→ **Task description**: The lines to reproduce from the material below are those from the one containing "is of unremarkable" through the one containing "photomicrograph of benign", both included; write them out exactly and add nothing.
------------------------------------------------
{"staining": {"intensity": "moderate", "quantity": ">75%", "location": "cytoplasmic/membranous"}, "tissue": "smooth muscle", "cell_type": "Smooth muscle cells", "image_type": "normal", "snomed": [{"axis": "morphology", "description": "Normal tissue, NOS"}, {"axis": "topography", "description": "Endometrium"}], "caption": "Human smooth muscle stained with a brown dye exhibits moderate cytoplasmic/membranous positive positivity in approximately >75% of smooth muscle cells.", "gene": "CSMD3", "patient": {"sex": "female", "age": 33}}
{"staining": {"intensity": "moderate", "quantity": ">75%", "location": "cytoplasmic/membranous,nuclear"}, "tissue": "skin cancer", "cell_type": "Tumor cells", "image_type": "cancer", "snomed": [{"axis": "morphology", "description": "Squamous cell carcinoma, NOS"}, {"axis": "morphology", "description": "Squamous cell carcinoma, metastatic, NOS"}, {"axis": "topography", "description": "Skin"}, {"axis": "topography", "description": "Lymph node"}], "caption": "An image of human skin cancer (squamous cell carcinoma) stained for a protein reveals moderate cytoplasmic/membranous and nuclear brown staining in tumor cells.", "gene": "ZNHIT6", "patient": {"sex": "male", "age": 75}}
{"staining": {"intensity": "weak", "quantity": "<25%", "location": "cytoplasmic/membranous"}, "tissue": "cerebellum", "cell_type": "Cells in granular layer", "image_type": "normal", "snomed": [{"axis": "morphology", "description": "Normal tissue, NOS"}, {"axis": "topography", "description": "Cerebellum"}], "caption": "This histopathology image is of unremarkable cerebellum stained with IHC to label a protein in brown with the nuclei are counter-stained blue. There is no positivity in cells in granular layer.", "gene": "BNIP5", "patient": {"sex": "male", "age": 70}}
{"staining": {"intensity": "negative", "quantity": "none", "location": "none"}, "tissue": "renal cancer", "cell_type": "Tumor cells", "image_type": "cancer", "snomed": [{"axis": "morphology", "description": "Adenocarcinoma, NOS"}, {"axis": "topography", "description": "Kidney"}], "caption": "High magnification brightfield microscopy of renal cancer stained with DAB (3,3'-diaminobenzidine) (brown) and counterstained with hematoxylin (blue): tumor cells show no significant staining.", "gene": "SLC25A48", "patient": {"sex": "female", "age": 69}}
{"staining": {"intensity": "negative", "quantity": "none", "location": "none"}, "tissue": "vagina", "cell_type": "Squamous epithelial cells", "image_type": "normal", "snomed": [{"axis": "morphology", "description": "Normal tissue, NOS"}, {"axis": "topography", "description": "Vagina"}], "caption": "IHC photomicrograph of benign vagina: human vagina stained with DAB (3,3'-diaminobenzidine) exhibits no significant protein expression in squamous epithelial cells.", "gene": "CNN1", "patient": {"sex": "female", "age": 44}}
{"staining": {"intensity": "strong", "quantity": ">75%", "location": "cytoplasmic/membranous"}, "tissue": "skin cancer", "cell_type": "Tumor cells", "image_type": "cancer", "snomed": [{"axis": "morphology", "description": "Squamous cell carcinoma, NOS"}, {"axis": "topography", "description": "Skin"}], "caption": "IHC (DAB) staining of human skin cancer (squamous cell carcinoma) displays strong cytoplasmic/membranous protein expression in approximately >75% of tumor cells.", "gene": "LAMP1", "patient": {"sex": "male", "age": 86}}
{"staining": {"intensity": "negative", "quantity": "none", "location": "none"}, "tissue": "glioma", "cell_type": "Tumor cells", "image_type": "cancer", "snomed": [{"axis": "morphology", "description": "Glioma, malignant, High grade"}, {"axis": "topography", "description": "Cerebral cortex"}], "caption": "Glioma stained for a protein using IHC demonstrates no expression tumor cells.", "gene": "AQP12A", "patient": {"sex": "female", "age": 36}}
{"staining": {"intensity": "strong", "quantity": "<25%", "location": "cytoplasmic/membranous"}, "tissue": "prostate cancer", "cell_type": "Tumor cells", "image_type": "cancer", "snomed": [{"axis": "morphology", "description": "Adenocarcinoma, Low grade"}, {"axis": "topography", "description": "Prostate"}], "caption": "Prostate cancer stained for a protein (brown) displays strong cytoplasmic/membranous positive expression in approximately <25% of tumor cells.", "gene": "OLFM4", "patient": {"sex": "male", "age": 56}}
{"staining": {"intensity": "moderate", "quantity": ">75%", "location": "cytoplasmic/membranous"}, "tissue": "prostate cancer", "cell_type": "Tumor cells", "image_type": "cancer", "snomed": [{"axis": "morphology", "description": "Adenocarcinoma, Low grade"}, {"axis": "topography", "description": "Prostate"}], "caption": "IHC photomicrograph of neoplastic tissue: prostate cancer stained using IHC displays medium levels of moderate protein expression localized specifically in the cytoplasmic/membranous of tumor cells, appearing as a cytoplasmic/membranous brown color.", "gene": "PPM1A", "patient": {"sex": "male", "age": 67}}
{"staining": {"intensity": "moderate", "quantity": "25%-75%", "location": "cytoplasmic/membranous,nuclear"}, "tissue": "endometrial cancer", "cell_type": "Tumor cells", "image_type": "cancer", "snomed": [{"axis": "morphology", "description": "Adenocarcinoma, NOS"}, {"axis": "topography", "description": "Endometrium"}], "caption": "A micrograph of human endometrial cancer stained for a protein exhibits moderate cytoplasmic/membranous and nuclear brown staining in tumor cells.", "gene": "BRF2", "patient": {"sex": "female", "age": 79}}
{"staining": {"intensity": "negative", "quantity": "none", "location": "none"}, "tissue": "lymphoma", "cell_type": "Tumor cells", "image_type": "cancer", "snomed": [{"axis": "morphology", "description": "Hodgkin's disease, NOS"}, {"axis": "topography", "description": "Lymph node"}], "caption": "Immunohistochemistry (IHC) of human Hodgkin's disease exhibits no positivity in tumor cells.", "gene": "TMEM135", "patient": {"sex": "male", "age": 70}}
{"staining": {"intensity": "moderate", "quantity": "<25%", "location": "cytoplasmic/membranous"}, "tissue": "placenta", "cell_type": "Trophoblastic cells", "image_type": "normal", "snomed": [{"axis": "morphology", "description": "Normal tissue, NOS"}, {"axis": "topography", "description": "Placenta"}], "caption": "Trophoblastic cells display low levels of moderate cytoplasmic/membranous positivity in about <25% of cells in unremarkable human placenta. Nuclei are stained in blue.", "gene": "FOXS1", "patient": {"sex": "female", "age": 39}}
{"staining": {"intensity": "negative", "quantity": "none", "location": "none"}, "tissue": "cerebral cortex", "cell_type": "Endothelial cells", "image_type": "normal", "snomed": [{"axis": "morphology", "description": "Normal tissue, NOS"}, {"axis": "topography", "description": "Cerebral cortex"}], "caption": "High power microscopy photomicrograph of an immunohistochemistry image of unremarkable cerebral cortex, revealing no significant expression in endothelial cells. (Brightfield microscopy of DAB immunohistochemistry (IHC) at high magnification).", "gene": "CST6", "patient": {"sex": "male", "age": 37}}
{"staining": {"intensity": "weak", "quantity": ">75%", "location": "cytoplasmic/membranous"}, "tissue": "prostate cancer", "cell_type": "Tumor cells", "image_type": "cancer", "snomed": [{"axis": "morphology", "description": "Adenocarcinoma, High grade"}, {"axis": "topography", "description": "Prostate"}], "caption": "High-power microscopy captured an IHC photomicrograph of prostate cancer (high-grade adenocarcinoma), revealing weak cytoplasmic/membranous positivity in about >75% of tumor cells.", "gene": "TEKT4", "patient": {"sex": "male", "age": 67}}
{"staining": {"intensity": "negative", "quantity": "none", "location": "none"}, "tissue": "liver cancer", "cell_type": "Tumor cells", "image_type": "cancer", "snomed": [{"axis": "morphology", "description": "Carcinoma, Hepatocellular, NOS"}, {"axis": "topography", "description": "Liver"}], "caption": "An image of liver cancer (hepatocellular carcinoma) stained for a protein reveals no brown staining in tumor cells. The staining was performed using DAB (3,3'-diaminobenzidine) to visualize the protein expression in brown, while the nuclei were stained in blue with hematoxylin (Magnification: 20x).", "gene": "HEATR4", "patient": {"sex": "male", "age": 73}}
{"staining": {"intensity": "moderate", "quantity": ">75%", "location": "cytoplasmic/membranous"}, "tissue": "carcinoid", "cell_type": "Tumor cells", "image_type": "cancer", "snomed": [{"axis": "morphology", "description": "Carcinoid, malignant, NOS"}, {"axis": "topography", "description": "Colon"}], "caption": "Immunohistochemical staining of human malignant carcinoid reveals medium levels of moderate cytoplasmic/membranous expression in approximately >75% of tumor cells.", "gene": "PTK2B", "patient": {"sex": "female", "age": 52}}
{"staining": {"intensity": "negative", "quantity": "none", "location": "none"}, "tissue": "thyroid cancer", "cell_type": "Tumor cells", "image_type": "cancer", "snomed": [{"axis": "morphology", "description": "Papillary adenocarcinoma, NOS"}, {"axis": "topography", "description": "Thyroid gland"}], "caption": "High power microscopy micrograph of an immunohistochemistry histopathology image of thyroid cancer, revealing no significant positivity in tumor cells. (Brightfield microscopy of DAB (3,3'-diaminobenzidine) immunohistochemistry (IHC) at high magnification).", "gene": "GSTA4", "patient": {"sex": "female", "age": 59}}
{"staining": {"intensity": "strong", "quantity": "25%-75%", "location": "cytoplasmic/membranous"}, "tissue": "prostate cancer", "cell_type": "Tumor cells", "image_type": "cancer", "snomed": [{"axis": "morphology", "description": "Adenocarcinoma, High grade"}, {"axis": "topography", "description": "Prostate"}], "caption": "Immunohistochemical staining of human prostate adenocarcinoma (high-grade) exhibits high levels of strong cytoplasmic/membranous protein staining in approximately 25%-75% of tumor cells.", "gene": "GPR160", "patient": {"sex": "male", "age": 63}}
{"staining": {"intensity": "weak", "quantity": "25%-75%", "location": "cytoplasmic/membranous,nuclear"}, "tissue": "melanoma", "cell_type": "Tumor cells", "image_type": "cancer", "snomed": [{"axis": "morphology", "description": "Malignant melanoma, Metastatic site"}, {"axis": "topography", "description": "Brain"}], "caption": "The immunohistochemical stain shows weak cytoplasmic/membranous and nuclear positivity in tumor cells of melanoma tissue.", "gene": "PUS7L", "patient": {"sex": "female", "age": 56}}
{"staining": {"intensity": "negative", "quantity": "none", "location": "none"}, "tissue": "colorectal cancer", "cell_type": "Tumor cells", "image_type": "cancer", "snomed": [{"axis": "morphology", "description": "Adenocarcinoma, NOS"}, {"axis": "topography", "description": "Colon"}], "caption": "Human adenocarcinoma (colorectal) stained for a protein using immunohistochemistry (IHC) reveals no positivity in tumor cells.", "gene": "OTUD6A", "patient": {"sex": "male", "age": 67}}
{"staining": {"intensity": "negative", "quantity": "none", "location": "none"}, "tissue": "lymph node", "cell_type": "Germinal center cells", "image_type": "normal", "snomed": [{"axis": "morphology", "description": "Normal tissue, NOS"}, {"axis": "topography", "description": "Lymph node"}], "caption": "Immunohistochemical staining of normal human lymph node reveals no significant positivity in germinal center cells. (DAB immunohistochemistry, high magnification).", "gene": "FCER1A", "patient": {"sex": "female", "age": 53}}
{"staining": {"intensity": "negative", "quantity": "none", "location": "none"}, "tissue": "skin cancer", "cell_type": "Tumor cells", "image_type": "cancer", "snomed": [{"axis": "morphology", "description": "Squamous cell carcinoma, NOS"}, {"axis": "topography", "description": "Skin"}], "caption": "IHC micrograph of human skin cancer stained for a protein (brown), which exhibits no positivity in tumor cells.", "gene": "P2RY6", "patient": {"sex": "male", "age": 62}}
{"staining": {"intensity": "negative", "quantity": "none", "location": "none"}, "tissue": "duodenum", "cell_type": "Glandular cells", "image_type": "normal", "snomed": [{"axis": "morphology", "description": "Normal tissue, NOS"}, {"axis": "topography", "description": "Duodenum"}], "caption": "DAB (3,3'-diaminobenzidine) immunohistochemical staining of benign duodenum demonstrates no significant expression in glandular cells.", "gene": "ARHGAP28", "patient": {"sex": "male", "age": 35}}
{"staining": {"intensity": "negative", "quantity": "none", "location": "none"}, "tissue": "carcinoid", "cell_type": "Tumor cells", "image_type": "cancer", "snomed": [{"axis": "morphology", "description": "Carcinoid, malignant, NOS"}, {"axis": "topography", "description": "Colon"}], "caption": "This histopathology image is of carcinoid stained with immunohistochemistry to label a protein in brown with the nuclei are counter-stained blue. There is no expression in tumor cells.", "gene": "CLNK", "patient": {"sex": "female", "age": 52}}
------------------------------------------------
→ **Response to this task**:
{"staining": {"intensity": "weak", "quantity": "<25%", "location": "cytoplasmic/membranous"}, "tissue": "cerebellum", "cell_type": "Cells in granular layer", "image_type": "normal", "snomed": [{"axis": "morphology", "description": "Normal tissue, NOS"}, {"axis": "topography", "description": "Cerebellum"}], "caption": "This histopathology image is of unremarkable cerebellum stained with IHC to label a protein in brown with the nuclei are counter-stained blue. There is no positivity in cells in granular layer.", "gene": "BNIP5", "patient": {"sex": "male", "age": 70}}
{"staining": {"intensity": "negative", "quantity": "none", "location": "none"}, "tissue": "renal cancer", "cell_type": "Tumor cells", "image_type": "cancer", "snomed": [{"axis": "morphology", "description": "Adenocarcinoma, NOS"}, {"axis": "topography", "description": "Kidney"}], "caption": "High magnification brightfield microscopy of renal cancer stained with DAB (3,3'-diaminobenzidine) (brown) and counterstained with hematoxylin (blue): tumor cells show no significant staining.", "gene": "SLC25A48", "patient": {"sex": "female", "age": 69}}
{"staining": {"intensity": "negative", "quantity": "none", "location": "none"}, "tissue": "vagina", "cell_type": "Squamous epithelial cells", "image_type": "normal", "snomed": [{"axis": "morphology", "description": "Normal tissue, NOS"}, {"axis": "topography", "description": "Vagina"}], "caption": "IHC photomicrograph of benign vagina: human vagina stained with DAB (3,3'-diaminobenzidine) exhibits no significant protein expression in squamous epithelial cells.", "gene": "CNN1", "patient": {"sex": "female", "age": 44}}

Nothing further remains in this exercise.